Les risques de liquidité en multigestion alternative

Par Florent Pivert, Responsable de missions

Fin 2008, l'industrie de la gestion alternative a été prise dans la tourmente financière. La crise de liquidité, qui touche désormais les gérants de fonds de "hedge funds", se manifeste par une décollecte massive de la part des investisseurs, souvent amplifiée par la baisse des marchés et la dégradation de la liquidité de certains fonds sous-jacents.

Cette crise impacte tous les acteurs de la gestion alternative indirecte. Ainsi, du côté de l’investisseur dans un fonds de fonds, le risque de liquidité se traduit soit par l’exécution partielle de l’ordre de rachat transmis, soit par le report de son ordre à une date ultérieure. De manière corollaire, si le gérant ne peut pas rembourser le porteur de parts, c’est que les sous-jacents qu’il gère sont devenus plus difficiles à vendre. A fortiori, les instruments financiers détenus par certains gérants de fonds alternatifs sont devenus beaucoup moins liquides qu’avant.

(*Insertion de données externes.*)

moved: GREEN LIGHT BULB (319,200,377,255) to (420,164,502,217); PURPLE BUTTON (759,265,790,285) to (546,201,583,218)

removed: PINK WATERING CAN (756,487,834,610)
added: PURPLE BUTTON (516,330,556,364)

Ici, le risque de liquidité est multiple et l’un de ses principaux déterminants est la dégradation de la liquidité sur les fonds alternatifs dans lesquels le multi-gérant a choisi d’investir. Voici quelques cas d’école au cours desquels les gérants de fonds alternatifs ont réduit la liquidité des actifs gérés.

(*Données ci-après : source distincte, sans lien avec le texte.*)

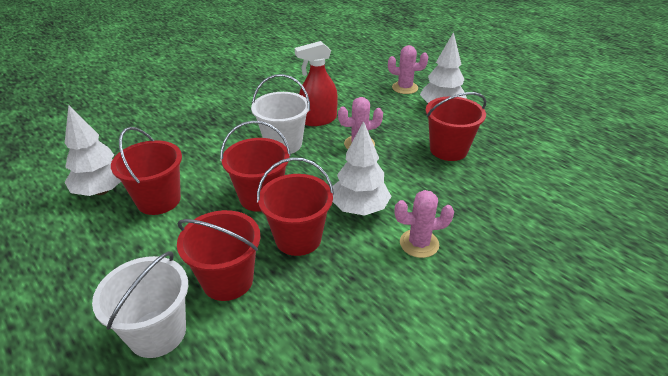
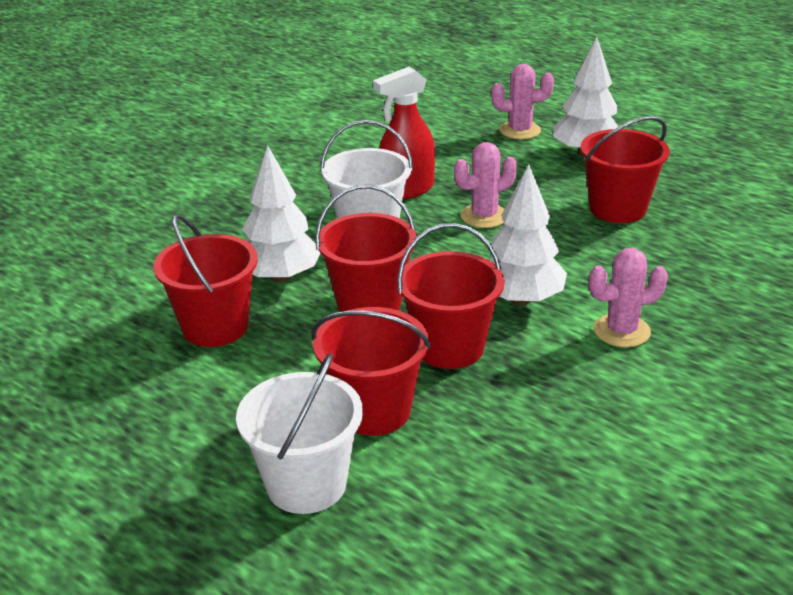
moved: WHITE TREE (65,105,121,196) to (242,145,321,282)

Lorsque le gestionnaire détecte dans le portefeuille du "hedge fund" des classes d’actifs qui resteront très peu liquides à long terme, il peut décider d’isoler les instruments "illiquides" dans une nouvelle part du fonds, appelée la "side pocket". Dans le cas d’une vague de rachats, le gérant a parfois la possibilité d’activer un mécanisme de réduction des ordres de rachat, en fonction d’un taux prédéfini appelé taux de la "gate". En dernière extrémité, le gestionnaire peut suspendre tous les ordres de rachat pendant une période déterminée.

Dans sa lutte contre les problèmes de liquidité, le multi-gérant dispose des mêmes outils que le gérant direct. Certains instruments, à l’instar de l’activation de la "gate" ou de la modification de la fréquence de la VL, se révèlent peu efficaces. Par contre, la création d’une "side pocket" ou l’application de décotes sous la forme de provisions, sont des outils beaucoup plus probants. Leur emploi permet alors de transférer une partie du risque de liquidité à tous les investisseurs.

En définitive, lorsque le multi-gérant veut utiliser les outils précédents, il est tributaire de la législation en vigueur dans le pays du fonds, qui lui impose bien souvent de respecter une procédure précise, plus ou moins lourde selon le régulateur, et dont la mise en oeuvre sera parfois source de risques opérationnels.